:: Source passage ::
+++

Poised to take flight, yet anchored to earth by its leaden form — that’s the paradox at the heart of Sir Antony Gormley’s landmark sculpture, A Case for an Angel I (1989). The life-size figure, cast from the artist’s own body, boasts an 8.5-metre wingspan. In 2008 it filled the front hall of the British Museum as part of its sculpture exhibition, Statuephilia. It was also a precursor to probably Gormley’s most famous work, Angel of the North, the vast Cor-Ten steel figure that towers over Gateshead in northeast England.
A Case for an Angel I comes to auction on 6 October in the Post-War & Contemporary Art Evening Auction at Christie’s London. Here, Gormley reveals his inspiration for the work, its relationship with Angel of the North, and why it remains so special to him.
Your call for a return to the body in an age of diffused and displaced experience seems more relevant now than ever. How does it feel to look at A Case for an Angel nearly 30 years on?
Antony Gormley: ‘The central thrust of my work remains the same: to try to make objects that are reflective instruments. I believe that sculpture can provide a catalyst for first-hand experience and that representation has to be replaced with reflexivity. At a time when more and more of us are sedentary and increasingly relate to the world through meta image, I want to refocus on first-hand experience. I think sculpture is a catalyst for a re-engagement with the elements and matter.’
A Case for an Angel seems to suggest both containment and vindication. Could you talk about the choice of title?
AG: ‘The work is a box for a thing, and it is putting a case forward for imagination over pragmatism. It could be argued that as no one has ever seen an angel, it is necessary to continue to imagine them.
‘As a child, I was always conscious of having a guardian angel. I have evolved away from this childish, magical thinking but nevertheless wish to acknowledge the power and positive effect of believing ourselves protected.
‘The work acts as a sounding board for the presence of the viewer. We all exist within the bounding condition of a body which contains a mind that can transcend the limits of the body.
‘The tools of modernity have allowed us to transcend the limitations of terrestrial existence: to see people who are not present and escape gravity to experience the all-seeing aerial perspective. These are faculties that we would have considered divine only a century and a half ago. This god-like technology has resulted in an atrophy of the imagination.
‘The work can also be seen as a meditation on our relationship with this technology that has extended the capability of the body, but at the same time transformed it. Paul Virilio’s phrase ‘‘maximum velocity, minimum mobility’’ springs to mind: in escaping our atmosphere and fulfilling the full promise of aviation an astronaut has to be strapped in, immobile. In gaining capability we may have lost agency. In making the possibility of flight real, we may have lost the ability to imagine it.

+++

:: Input data ::
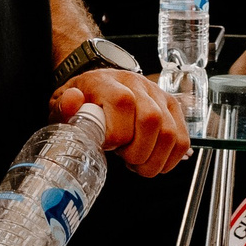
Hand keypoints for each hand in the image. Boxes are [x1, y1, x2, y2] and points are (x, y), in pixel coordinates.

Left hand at [52, 69, 189, 175]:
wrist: (99, 86)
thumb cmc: (83, 100)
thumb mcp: (62, 103)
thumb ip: (65, 105)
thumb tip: (72, 101)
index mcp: (108, 82)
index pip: (123, 103)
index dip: (117, 134)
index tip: (106, 147)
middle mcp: (137, 84)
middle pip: (151, 119)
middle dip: (138, 152)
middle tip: (125, 159)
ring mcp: (158, 95)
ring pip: (171, 133)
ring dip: (154, 159)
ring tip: (137, 163)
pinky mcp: (172, 108)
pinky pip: (183, 139)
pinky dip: (169, 159)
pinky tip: (151, 161)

+++

:: Exercises ::
1. From the Gormley interview above, reproduce everything from "A Case for an Angel I comes" down to "30 years on?" word for word.
2. Answer these from the Gormley interview:
(a) How wide is the wingspan of A Case for an Angel I?
(b) On what date and at which auction house does the work come to auction?
(c) Whose phrase does Gormley recall when speaking of technology and the body?
3. For each statement, say whether it agrees with the Gormley interview, and quote the words that decide it:
(a) The figure was cast from the artist's own body.
(b) Angel of the North is made of bronze.
(c) As a child, Gormley doubted that he had a guardian angel.

:: Responses per task ::
1.
A Case for an Angel I comes to auction on 6 October in the Post-War & Contemporary Art Evening Auction at Christie’s London. Here, Gormley reveals his inspiration for the work, its relationship with Angel of the North, and why it remains so special to him.
Your call for a return to the body in an age of diffused and displaced experience seems more relevant now than ever. How does it feel to look at A Case for an Angel nearly 30 years on?

2.
(a) 8.5 metres
(b) 6 October, at Christie’s London
(c) Paul Virilio’s

3.
(a) Yes: "cast from the artist’s own body"
(b) No: "the vast Cor-Ten steel figure that towers over Gateshead"
(c) No: "As a child, I was always conscious of having a guardian angel."